Conjunctive Query
A Conjunctive Query (CQ) is
A CQ is an expression of the following form:
$\underbrace{Q(x_1, ..., x_n)}_{\text{head}} \leftarrow
\underbrace{R(a_1, ..., a_m), ..., S(c_1, ..., c_k)}_{\text{body}}$
- it consists of two parts: head and body
- $V = (a_1, ..., a_m, ..., c_1, ..., c_k)$ - variables and constants from the body
- $X = (x_1, ..., x_n)$ is a set of variables from the head
- $X \subseteq V$
- the variables from $X$ are called distinguished variables (also free or placeholder variables)
- $Y = V - X$ - variables from the body which aren't in the head
- $Y \subseteq V$
- variables from $Y$ are called existential variables (also bound variables)

——————

Short exercise 1.
Write out the part of the conjunctive query text starting with "- $Y = V - X$ - variables" and going on through "(also bound variables)".

(Extracted data entries)
——————

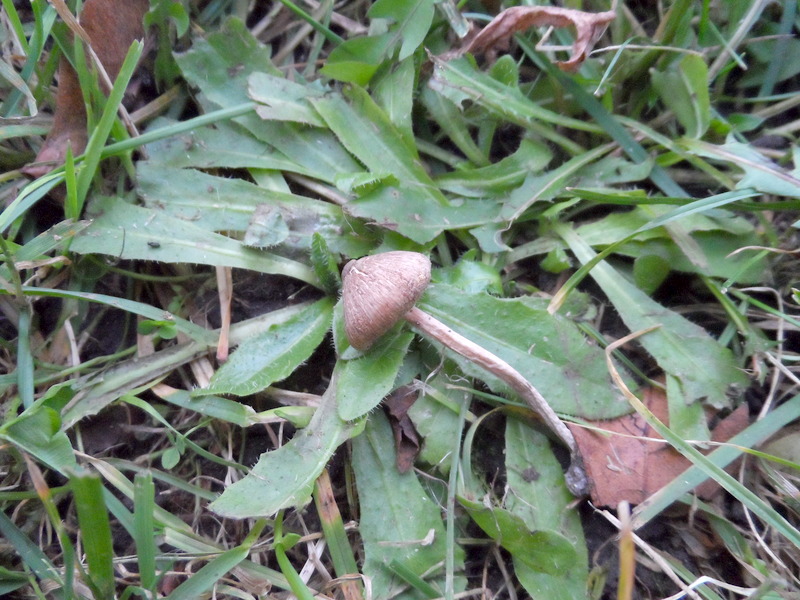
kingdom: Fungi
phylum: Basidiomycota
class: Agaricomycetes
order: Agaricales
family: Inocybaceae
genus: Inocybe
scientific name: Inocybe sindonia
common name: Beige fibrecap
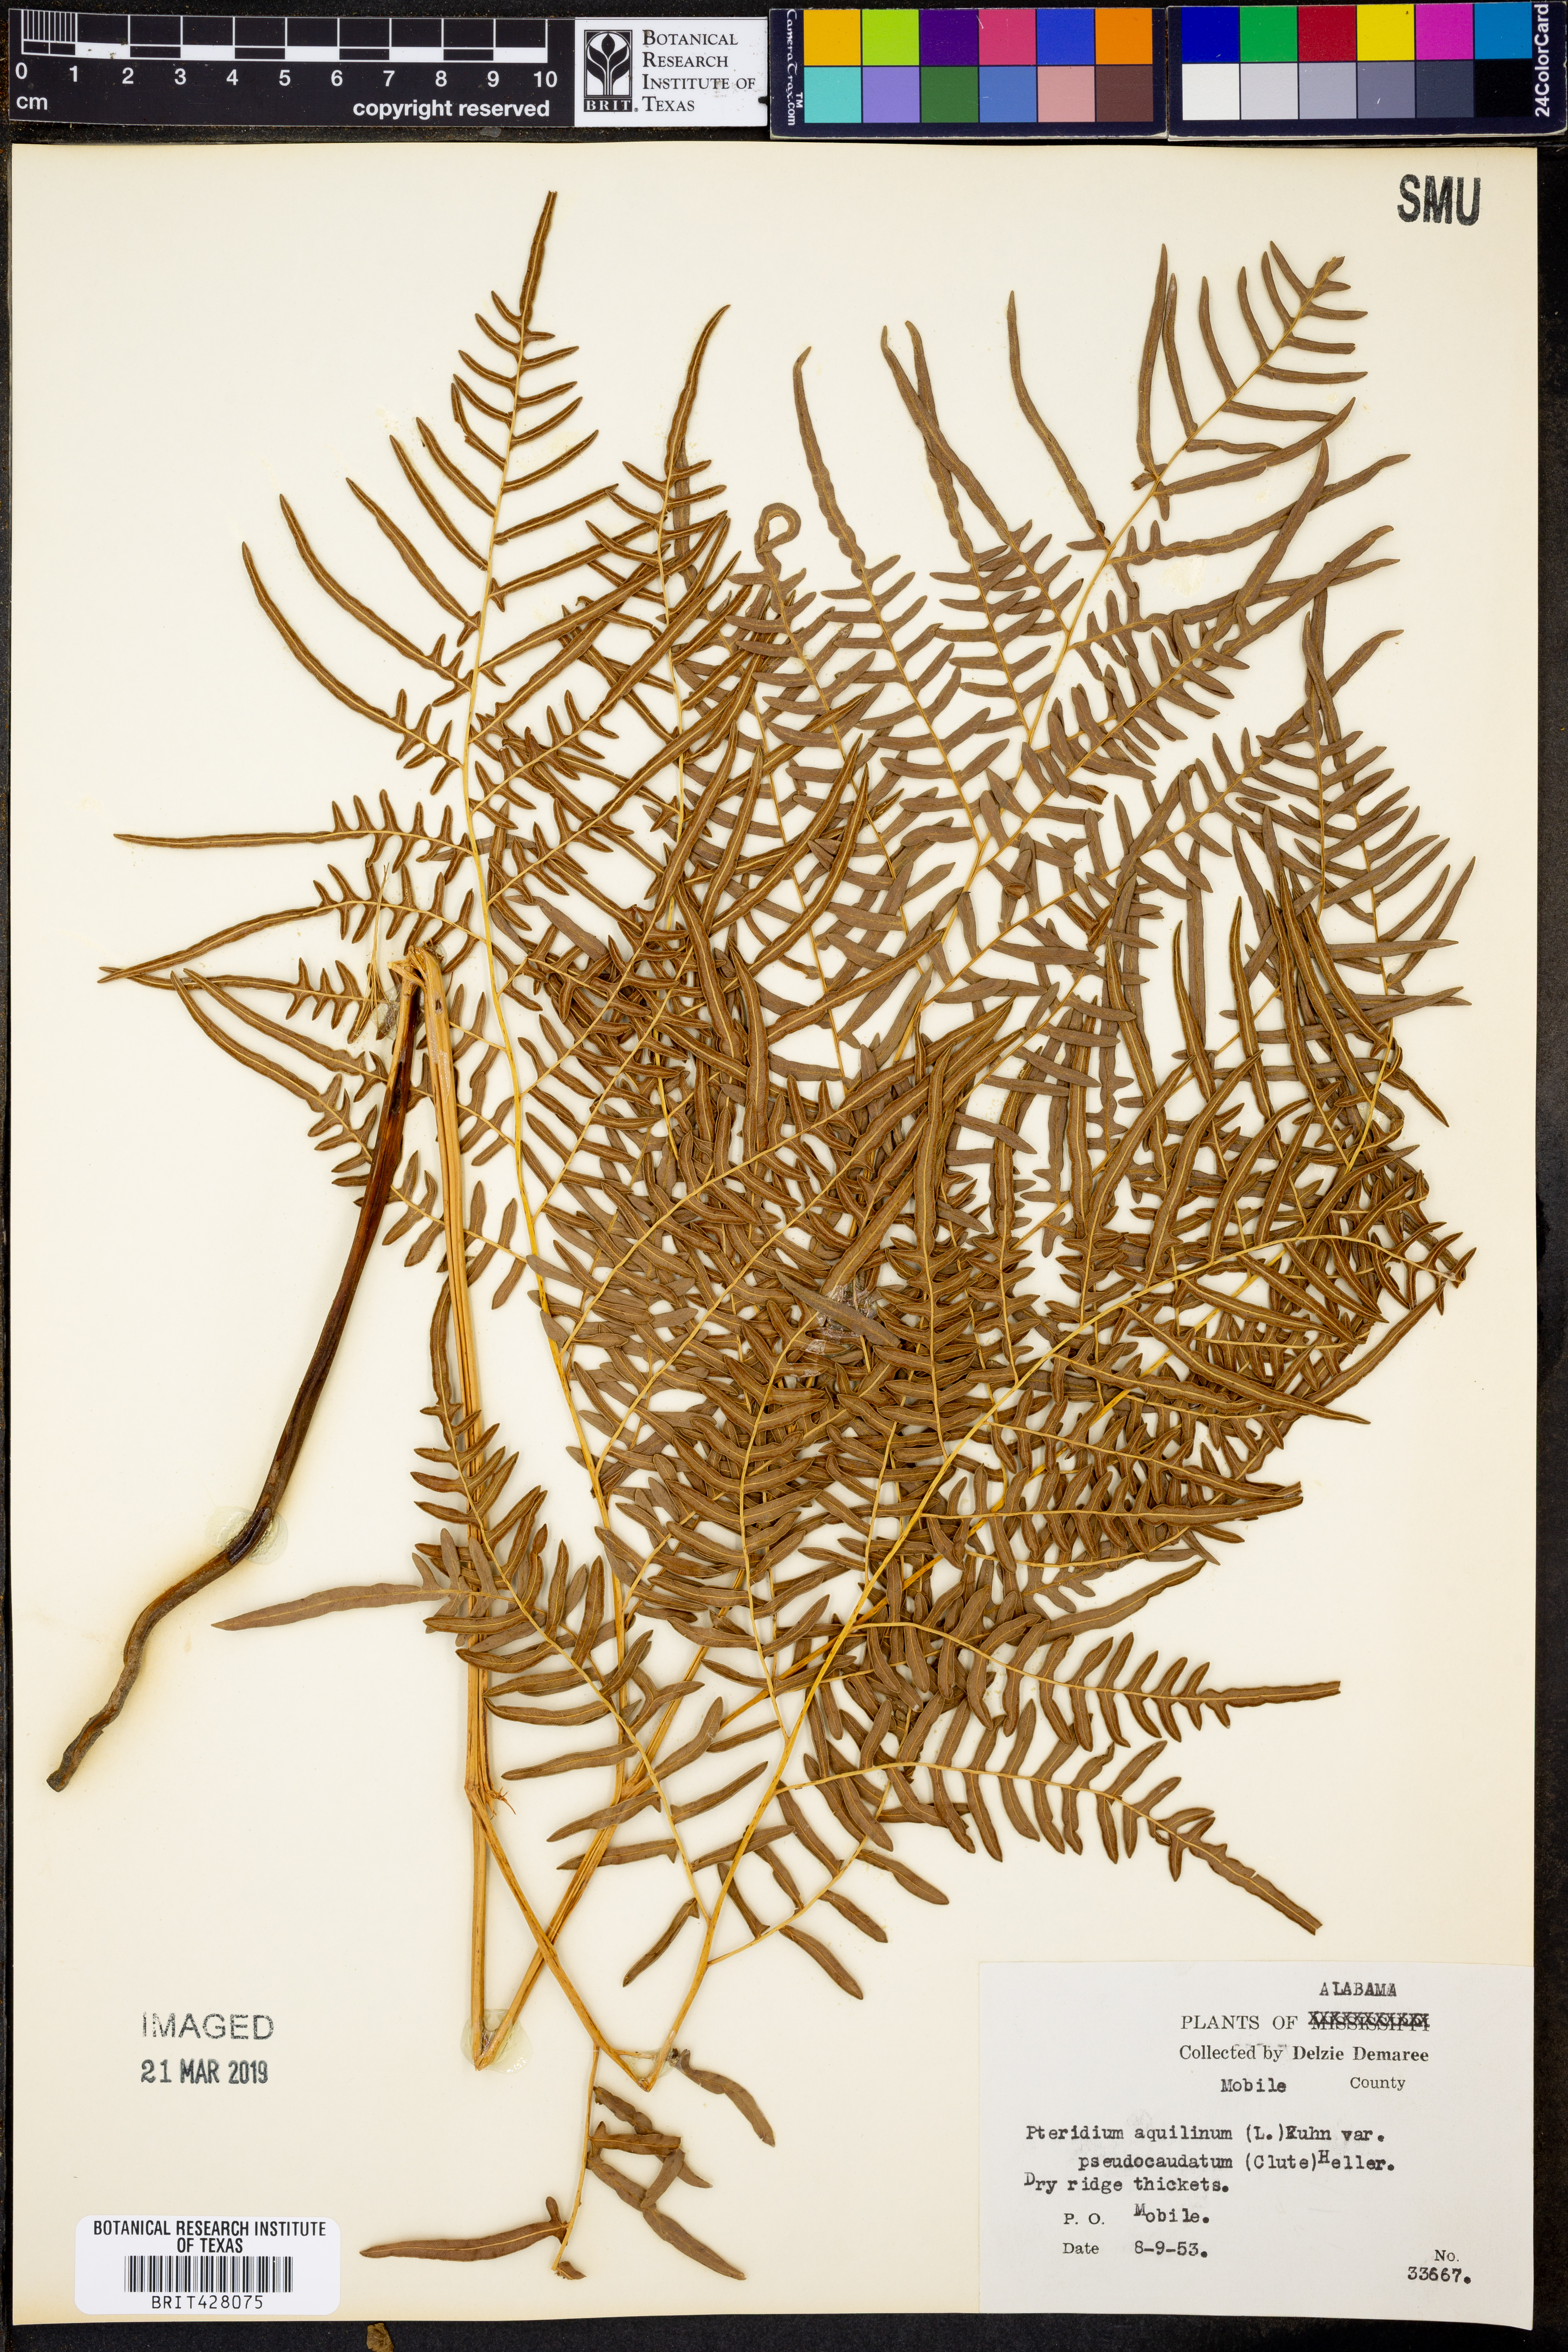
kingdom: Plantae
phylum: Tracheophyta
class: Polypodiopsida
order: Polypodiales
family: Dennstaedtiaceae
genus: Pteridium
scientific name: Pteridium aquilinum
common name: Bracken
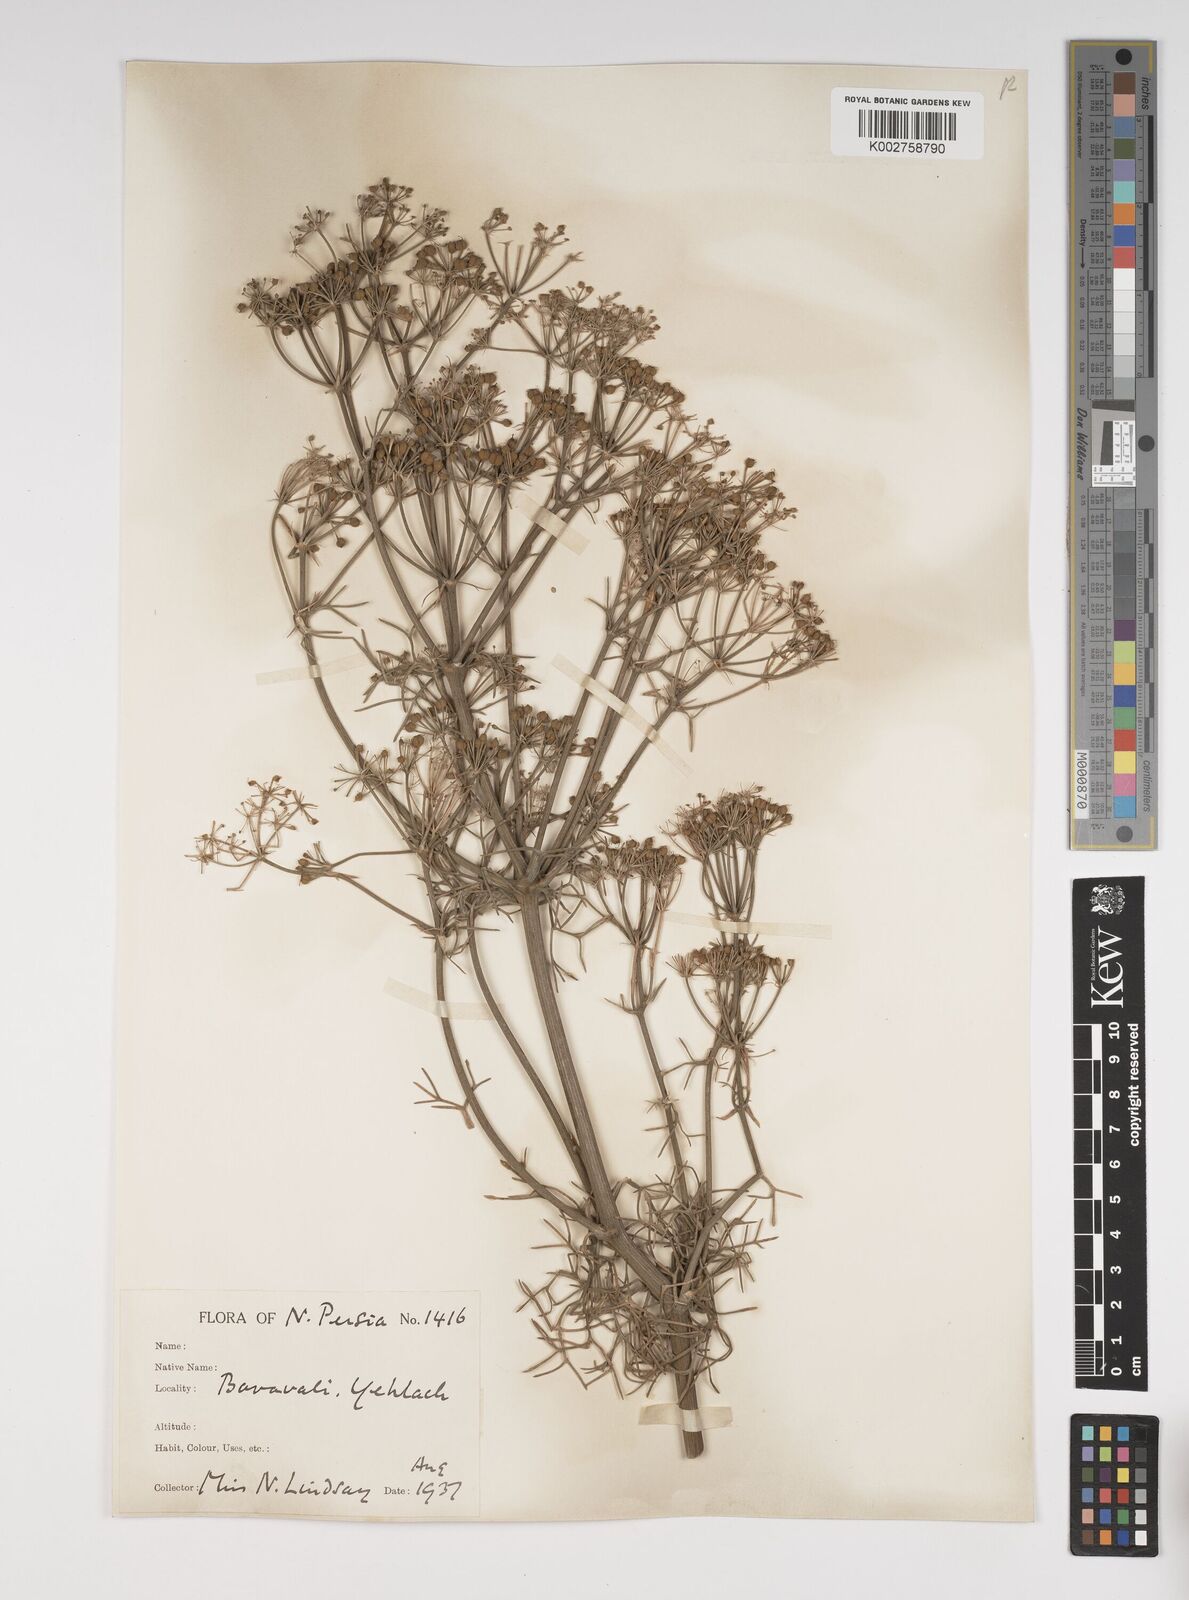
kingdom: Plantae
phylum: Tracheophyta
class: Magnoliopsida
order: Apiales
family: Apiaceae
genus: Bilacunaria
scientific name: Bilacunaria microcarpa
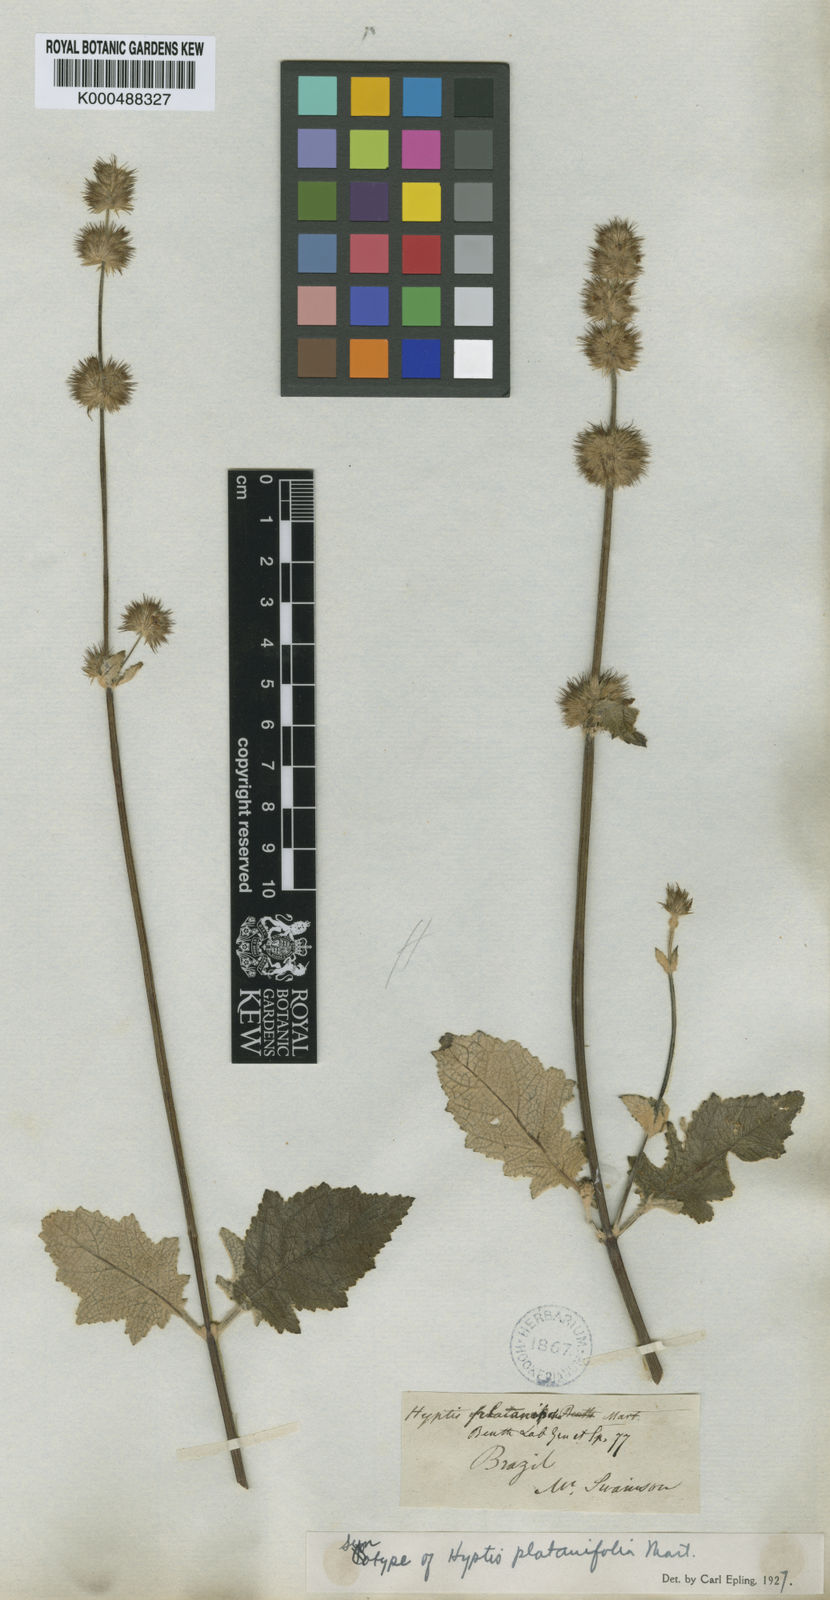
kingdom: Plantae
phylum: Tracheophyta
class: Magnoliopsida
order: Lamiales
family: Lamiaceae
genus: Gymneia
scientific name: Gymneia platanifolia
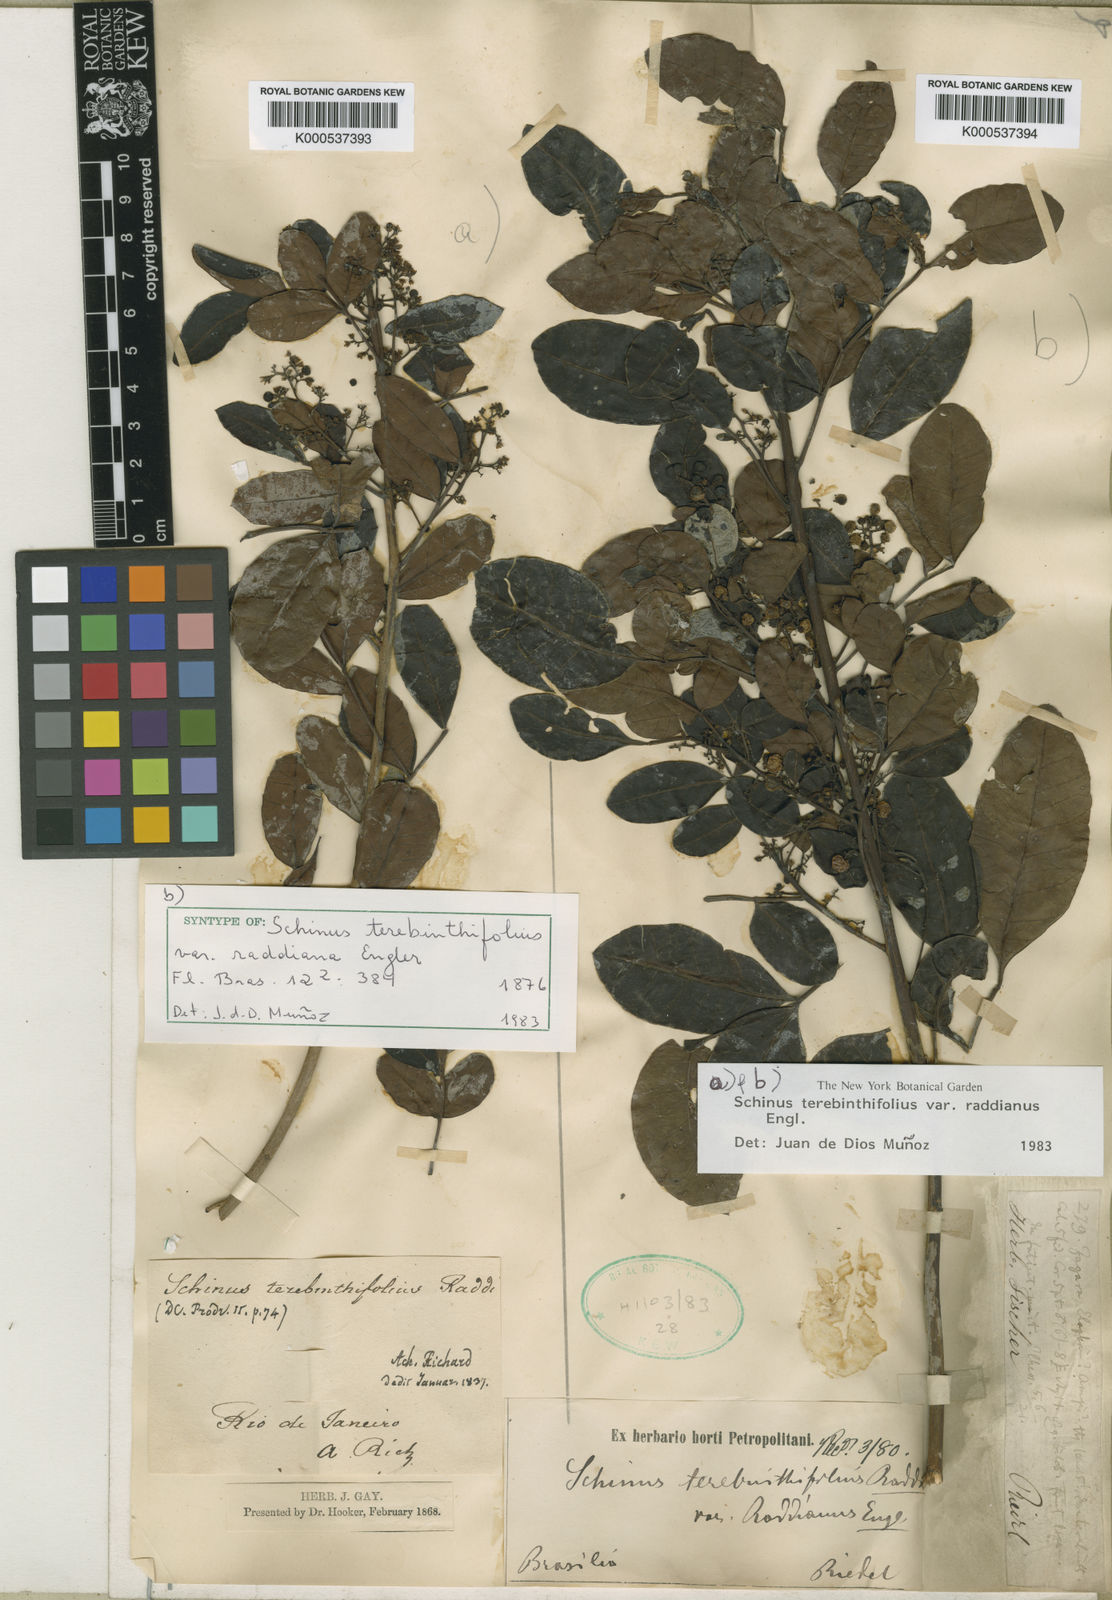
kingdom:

——————

Short exercise 2.
Pull out every line of the entries that contains the string "name".

Right answer 1.
- $Y = V - X$ - variables from the body which aren't in the head
- $Y \subseteq V$
- variables from $Y$ are called existential variables (also bound variables)

Right answer 2.
scientific name: Inocybe sindonia
common name: Beige fibrecap
scientific name: Pteridium aquilinum
common name: Bracken
scientific name: Bilacunaria microcarpa
scientific name: Gymneia platanifolia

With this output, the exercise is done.